The Night Bird (Frost Easton #1)(50)



“The mind is a powerful thing, Lucy,” she said quietly. “A surgeon can’t give you any guarantees, and neither can I. But I can promise you one thing. If you want to take the first step—if you want to cross the bridge—you won’t be alone. I’ll be with you the whole way.”



Frost waited near the doors of Saks Fifth Avenue while Lucy went inside Francesca Stein’s office building. Behind his sunglasses, his eyes went from face to face in the Union Square crowd to see if anyone was watching Lucy. When he was satisfied that no one was, he crossed the street and did a circuit of the street performers and the homeless who haunted the plaza. He’d learned over the years that they made the best spies.

He’d found a photograph online that was similar to the mask he’d seen overnight. Half a dozen people recognized it. The mask was hard to forget. Even so, no one had seen the man behind the mask, and no one had seen him come or go in the square. The Night Bird was careful.

His forensic team hadn’t given him good news. The compact disc that Frost had found in the parking garage had been wiped clean of fingerprints. The same was true of the Cutlass that had been left outside his building. The car had been stolen a week earlier, and the license plates had been swapped. The electronic tracing on the man’s texts, e-mails, and online posts had ended in an anonymous account.

Every clue turned out to be a dead end.

Frost bought a hot dog and waited for Lucy. The cable cars came and went on Powell Street. It was a sunny Monday afternoon, warm and still. He checked his watch over and over, because he was impatient for Lucy to be out of Francesca Stein’s office. He didn’t want her in there at all.

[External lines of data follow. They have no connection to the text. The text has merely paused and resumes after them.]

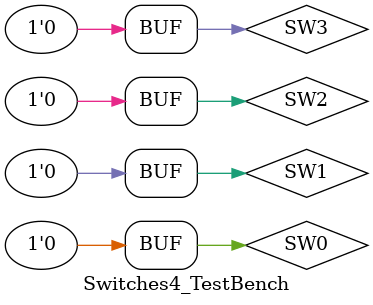
<source format=v>
`timescale 1ns / 1ps


module Switches4_TestBench(

    );
    
   reg SW0;
   reg SW1;
   reg SW2;
   reg SW3;
   wire LED0;
   wire LED1;
   wire LED2;
   wire LED3;
   
   // Instantiation
   Switches4 UUT(SW0, SW1, SW2, SW3, LED0, LED1, LED2, LED3);
   
   initial begin
   SW0=0;
   SW1=0;
   SW2=0;
   SW3=0;
   #100;
   SW0=1;
   SW1=0;
   SW2=0;
   SW3=0;
   #100;
   SW0=0;
   SW1=0;
   SW2=1;
   SW3=1;
   #100;
   SW0=1;
   SW1=1;
   SW2=0;
   SW3=0;
   #100;
   SW0=0;
   SW1=1;
   SW2=1;
   SW3=0;
   #100;
   SW0=0;
   SW1=0;
   SW2=0;
   SW3=0;
   #100;
   end
   
endmodule

</source>
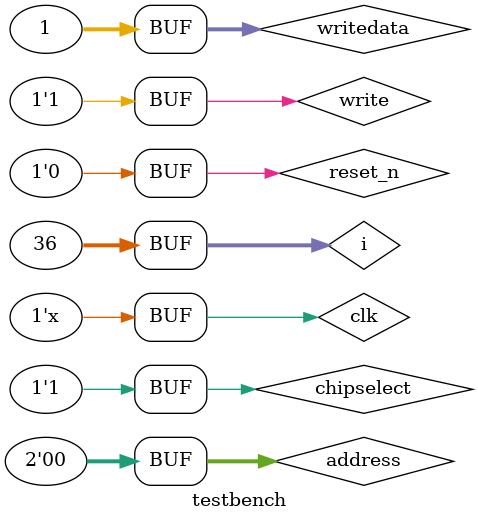
<source format=v>
`timescale 1ns / 1ps

module testbench ();

	reg [1:0] address;
	reg chipselect;
	reg clk;
	reg reset_n;
	reg write;
	reg [31:0] writedata;
	wire [6:0] segs;
	
	integer i = 0;

SevenSegDecoder T1 (clk, reset_n, address, write, writedata, chipselect, segs);

	always
		#10 clk <= ~clk;

	initial 
		begin
			clk <= 1'b0;
			writedata <= 32'h00000010;
			address <= 2'b0;
			chipselect <= 1'b0;
			reset_n <= 1'b0;
			write <= 1'b0;
			#15 reset_n <= 1'b1;
			writedata <= 32'h00000001;
			#10 chipselect <= 1'b1;
			#10 write <= 1'b1;
			#10 writedata = 32'b0;
			
			for(i = 0; i < 36; i = i + 1)
			begin
				#20 writedata <= writedata + 1;
			end
			
			#20 reset_n <= 1'b0;
			
		end
	
endmodule 
</source>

An hour passed before he saw Lucy emerge from the building lobby. He waved to her, and she waved back. She cut across the street traffic to meet him, and she was a little breathless.

“Are you okay?” he asked.

“Yeah! Fine!” She saw his worried face and said, “Really, Frost, I’m fine.”

“How’d it go?”

“I like her. I think I might go ahead with it.”

“Lucy, let me solve this case first,” he said. “Give it some time.”

“I will. She wanted me to wait, too. Are you worried about me?”

“Yes.”

“Good,” she said. “Are you busy? Do you want to go somewhere? You can debrief me. Isn’t that what secret agents do?”

“I’ve got to talk to Dr. Stein myself,” Frost said. “How about we meet up a little later?”

“Yeah, definitely.” She was in a very good mood.

“Alembic? Ten o’clock?”

“Perfect.”

Lucy turned away, but Frost stopped her with a gentle hand on her wrist. “Lucy? Be careful, okay? I asked you to keep your eyes open, and I mean it. If you see anything that looks suspicious, call me.”

“If I spot any creepy masks, I will scream.”

“I’m serious,” he told her.

“I know you are. I like that you want to protect me.”





25


Ten minutes later, Frost showed the photograph of the mask that the Night Bird had been wearing to Dr. Stein.

“Do you recognize it? Have you seen a mask like this before? Or does it have any special meaning for you?”

The psychiatrist stared at it and couldn’t seem to look away. He could see that the mask struck a chord in her memory. She knew it from somewhere.

“Dr. Stein?”

She broke out of her trance and handed him the photo. “No. I’ve never seen it.”

“Are you sure? You reacted as if you had.”

“No, I’m sorry. Why are you showing me this?”

“A witness spotted a man in a mask like this at the scene where Brynn Lansing went off the bridge. I saw him, too.”

Stein looked surprised. “You did? You saw him yourself?”

“Yes, I saw a man wearing this mask in Union Square, and I saw him again last night outside my house.”

She frowned. “I don’t like that at all.”

“Why?”

“He’s making you part of his game, Inspector. It’s personal now. If I were you, I’d be very careful. Are you any closer to finding him?”

Frost shook his head. “Not so far. As you say, he’s playing games with us. He’s leaving clues, but the clues haven’t led us anywhere. We don’t have any DNA or fingerprints. He hasn’t shown up on any surveillance cameras. Whoever is doing this is tech savvy, too.”

“Tech savvy?” Stein asked. Her forehead wrinkled with concern.

“Yes, he knows how to cover his electronic tracks, and he seems adept at hacking remote apps. Why, does that mean something to you?”

“No.”

But he thought it did. She was deliberately keeping him in the dark.

Frost retrieved another evidence bag from his pocket. It contained the brass button he’d found in the parking ramp where Christie Parke had been abducted. “Do you recall seeing anyone wearing a suit coat with buttons like this? Or someone with a coat that had a missing button?”

Stein shook her head. “Sorry. It looks pretty ordinary.”

“Unfortunately, it is. I’m not even sure it’s connected to our suspect.”